Court of Criminal Appeals of Tennessee, Nashville

July 22, 2015

STATE OF TENNESSEE
v.
RUSSELL LEE MAZE

Appeal from the Criminal Court for Davidson County No. 2002-D-2361 Steve R. Dozier, Judge

Russell Lee Maze, pro se.

Herbert H. Slatery III, Attorney General and Reporter; Caitlin Smith, Assistant Attorney General, for the Appellee, State of Tennessee.

Robert L. Holloway, Jr., J., delivered the opinion of the Court, in which Robert W. Wedemeyer and Timothy L. Easter, JJ., joined.

MEMORANDUM OPINION

ROBERT L. HOLLOWAY, JR., JUDGE

The Appellant is appealing the trial court's order denying his "Motion for Order Correcting Error in Judgment." The Appellant was convicted of first degree felony murder and aggravated child abuse, for which he received sentences of life imprisonment and twenty-five years, respectively.

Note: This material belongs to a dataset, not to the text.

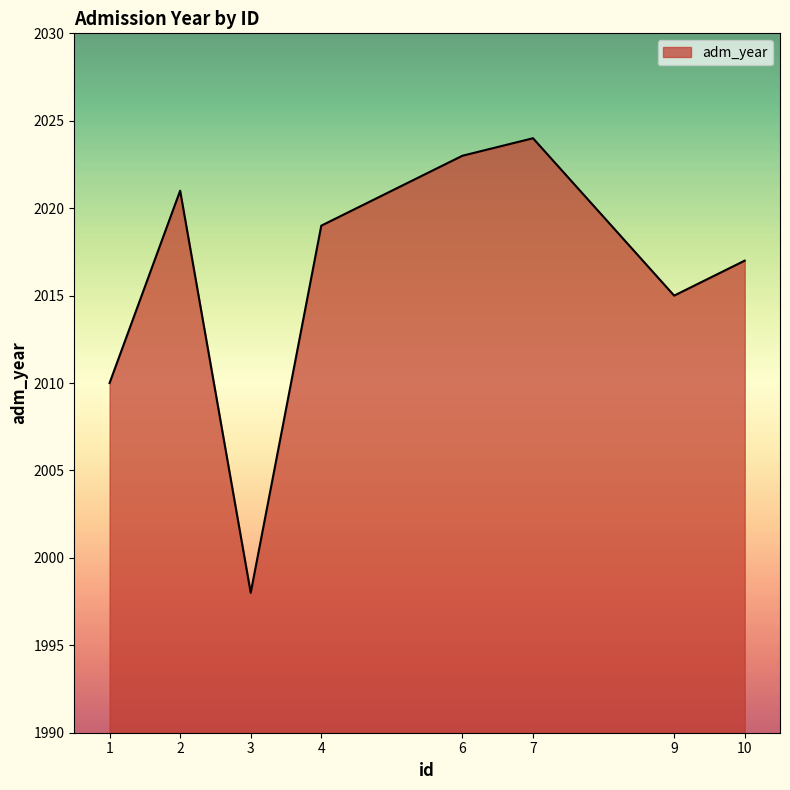

The chart shows a value of 2019 at 4. True or false?

True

Said convictions and concurrent sentences were affirmed on appeal. State v. Russell Lee Maze, No. M2004-02091-CCA-R3-CD, 2006 WL 1132083 (Tenn. Crim. App., Apr. 28, 2006), perm. to app. denied, (Tenn., Aug. 28, 2006). The Appellant was subsequently unsuccessful in the pursuit of post-conviction and error coram nobis relief. Russell Lee Maze v. State, No. M2008-01837-CCA-R3-PC, 2010 WL 4324377 (Tenn. Crim. App., Nov. 2, 2010), perm. to app. denied, (Tenn., Mar. 9, 2011). The Appellant then filed the instant action pursuant to Tennessee Rule of Criminal Procedure 36.1 challenging the legality of his life sentence for felony murder. The trial court denied the motion. Following the filing of the record on appeal and the Appellant's brief, the State filed a motion to affirm the ruling of the trial court pursuant to Court of Criminal Appeals Rule 20. For the reasons stated below, said motion is hereby granted.

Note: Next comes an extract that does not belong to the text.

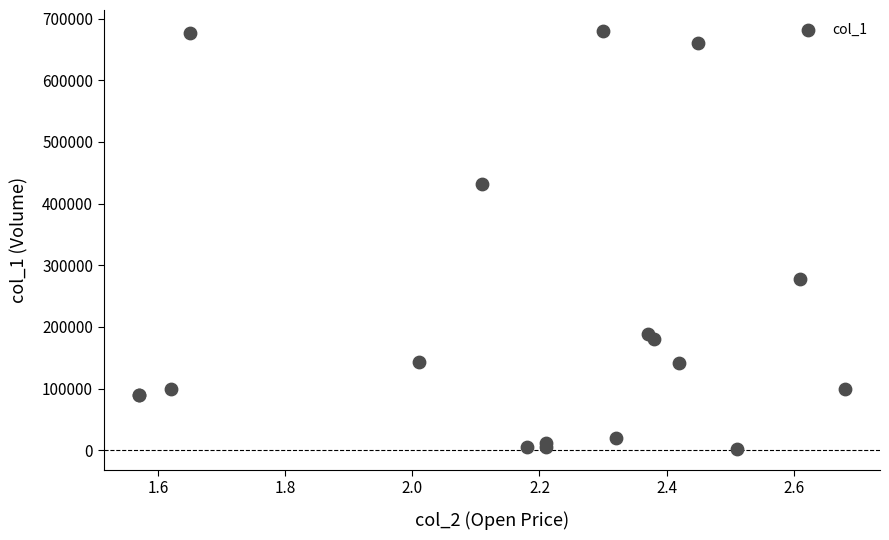

What Y value in the scatter plot is closest to 341000?

277000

The Appellant frames his argument on appeal as follows: "The graverman [sic] of the Appellant's Motion is that, the trial court sentenced him to a term of punishment 'not' authorized by statute, which thereafter takes him 'beyond' the range of his ['status'] classification as designed by the [1989] Sentencing Reform Act – hereafter, 'The Act,' intended for the criminally accused having a Life Term to serve, however, with no specific term of years, as required by statute – all other offenses and sentence running concurrent with count-1." The gist of his argument is that the life sentence he received for the felony murder conviction is illegal because it does not specify a term of years.

Rule 36.1 permits a defendant to seek correction of an illegal sentence at any time. "[A]n illegal sentence is one that is not authorized by the applicable statutes or that directly contravenes an applicable statute." Tenn. R. Crim. P. 36.1(a). Contrary to the Appellant's contention, the trial court correctly held that the Appellant's life sentence is specifically authorized by statute and, thus, legal. Tenn. Code Ann. § 39-13-202(c). See State v. Derrick Carey, No. M2015-00185-CCA-R3-CD, 2015 WL 4077056 (Tenn. Crim. App., July 6, 2015) (rejecting argument pursuant to Rule 36.1 that life sentence for felony murder is illegal because it is not a determinate sentence); Leslie L. Coleman v. Jim Morrow, Warden, No. E2010-02299-CCA-R3-HC, 2011 WL 3667724 (Tenn. Crim. App., Aug. 22, 2011), perm. to app. denied, (Tenn., Dec. 14, 2011) (holding that sentencing statutes define life sentence as a specific, determinate sentence).

Accordingly, the order of the trial court is hereby affirmed pursuant to Rule 20.